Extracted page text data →

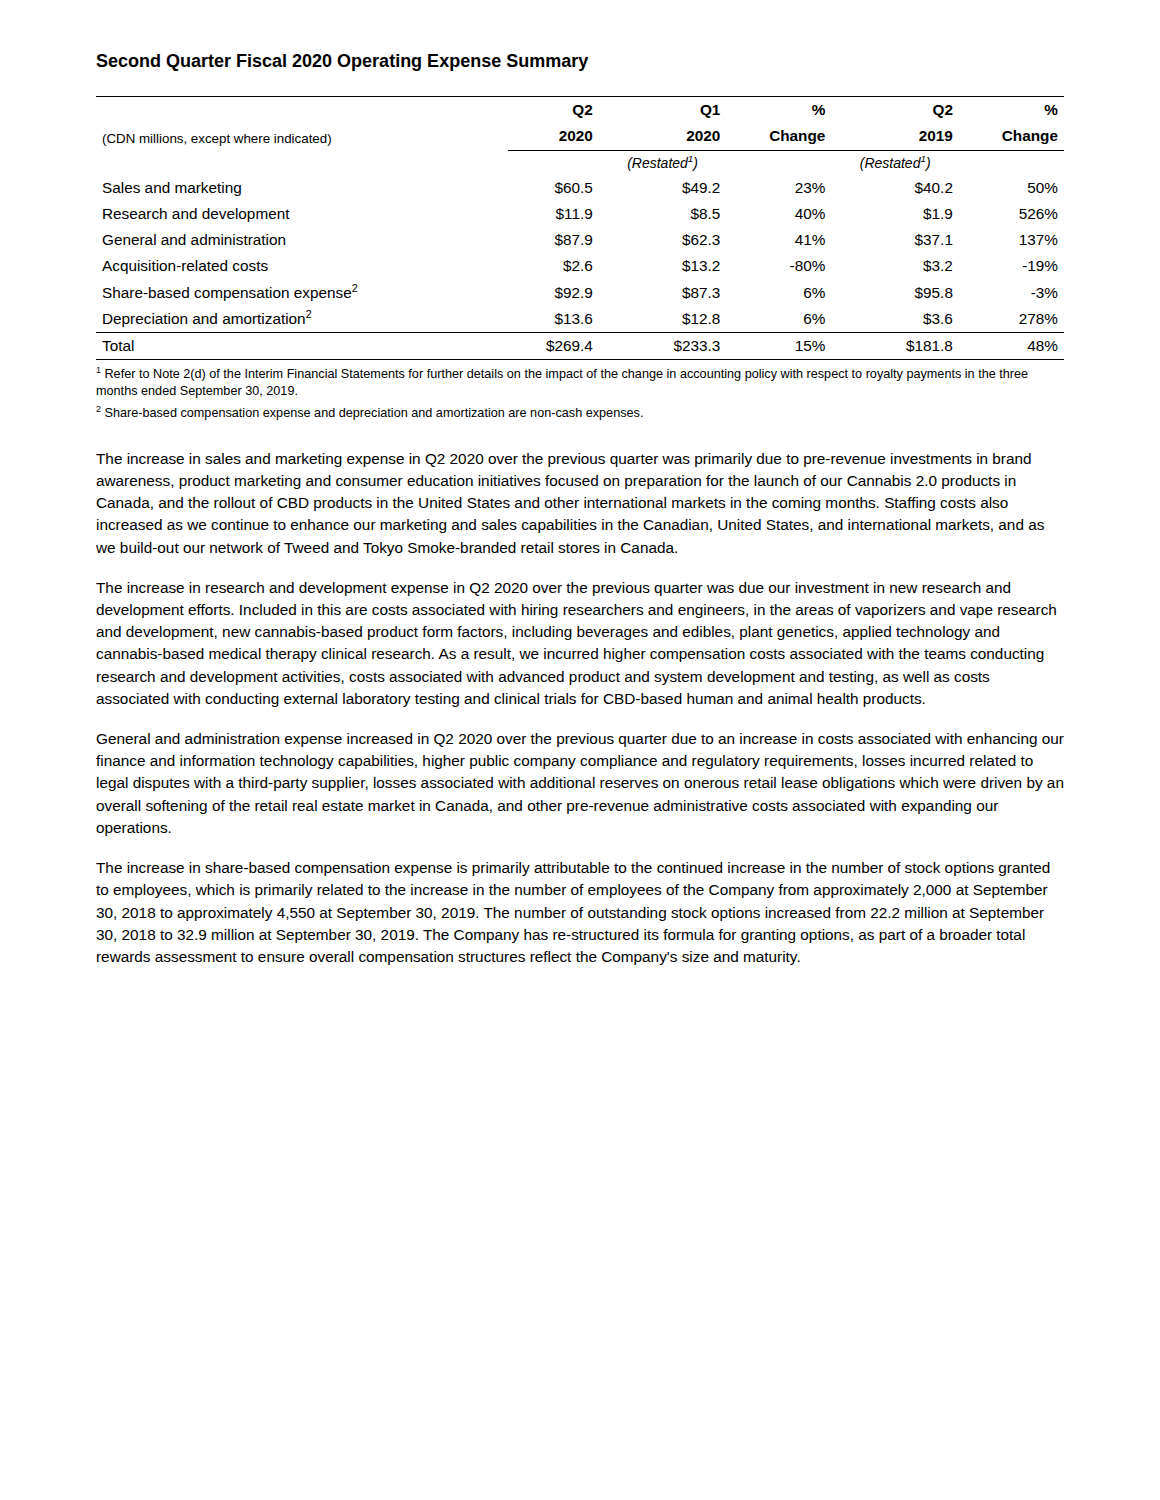Second Quarter Fiscal 2020 Operating Expense Summary
| (CDN millions, except where indicated) | Q2 | Q1 | % | Q2 | % |
| --- | --- | --- | --- | --- | --- |
| 2020 | 2020 | Change | 2019 | Change |
| | | (Restated 1 ) | | (Restated 1 ) | |
| Sales and marketing | $60.5 | $49.2 | 23% | $40.2 | 50% |
| Research and development | $11.9 | $8.5 | 40% | $1.9 | 526% |
| General and administration | $87.9 | $62.3 | 41% | $37.1 | 137% |
| Acquisition-related costs | $2.6 | $13.2 | -80% | $3.2 | -19% |
| Share-based compensation expense 2 | $92.9 | $87.3 | 6% | $95.8 | -3% |
| Depreciation and amortization 2 | $13.6 | $12.8 | 6% | $3.6 | 278% |
| Total | $269.4 | $233.3 | 15% | $181.8 | 48% |
1 Refer to Note 2(d) of the Interim Financial Statements for further details on the impact of the change in accounting policy with respect to royalty payments in the three months ended September 30, 2019.
2 Share-based compensation expense and depreciation and amortization are non-cash expenses.
The increase in sales and marketing expense in Q2 2020 over the previous quarter was primarily due to pre-revenue investments in brand awareness, product marketing and consumer education initiatives focused on preparation for the launch of our Cannabis 2.0 products in Canada, and the rollout of CBD products in the United States and other international markets in the coming months. Staffing costs also increased as we continue to enhance our marketing and sales capabilities in the Canadian, United States, and international markets, and as we build-out our network of Tweed and Tokyo Smoke-branded retail stores in Canada.
The increase in research and development expense in Q2 2020 over the previous quarter was due our investment in new research and development efforts. Included in this are costs associated with hiring researchers and engineers, in the areas of vaporizers and vape research and development, new cannabis-based product form factors, including beverages and edibles, plant genetics, applied technology and cannabis-based medical therapy clinical research. As a result, we incurred higher compensation costs associated with the teams conducting research and development activities, costs associated with advanced product and system development and testing, as well as costs associated with conducting external laboratory testing and clinical trials for CBD-based human and animal health products.
General and administration expense increased in Q2 2020 over the previous quarter due to an increase in costs associated with enhancing our finance and information technology capabilities, higher public company compliance and regulatory requirements, losses incurred related to legal disputes with a third-party supplier, losses associated with additional reserves on onerous retail lease obligations which were driven by an overall softening of the retail real estate market in Canada, and other pre-revenue administrative costs associated with expanding our operations.
The increase in share-based compensation expense is primarily attributable to the continued increase in the number of stock options granted to employees, which is primarily related to the increase in the number of employees of the Company from approximately 2,000 at September 30, 2018 to approximately 4,550 at September 30, 2019. The number of outstanding stock options increased from 22.2 million at September 30, 2018 to 32.9 million at September 30, 2019. The Company has re-structured its formula for granting options, as part of a broader total rewards assessment to ensure overall compensation structures reflect the Company's size and maturity.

EXERCISE REQUIREMENTS → Select the lines from the entries that include the word "related".

RESULT BELOW →
| Acquisition-related costs | $2.6 | $13.2 | -80% | $3.2 | -19% |
General and administration expense increased in Q2 2020 over the previous quarter due to an increase in costs associated with enhancing our finance and information technology capabilities, higher public company compliance and regulatory requirements, losses incurred related to legal disputes with a third-party supplier, losses associated with additional reserves on onerous retail lease obligations which were driven by an overall softening of the retail real estate market in Canada, and other pre-revenue administrative costs associated with expanding our operations.
The increase in share-based compensation expense is primarily attributable to the continued increase in the number of stock options granted to employees, which is primarily related to the increase in the number of employees of the Company from approximately 2,000 at September 30, 2018 to approximately 4,550 at September 30, 2019. The number of outstanding stock options increased from 22.2 million at September 30, 2018 to 32.9 million at September 30, 2019. The Company has re-structured its formula for granting options, as part of a broader total rewards assessment to ensure overall compensation structures reflect the Company's size and maturity.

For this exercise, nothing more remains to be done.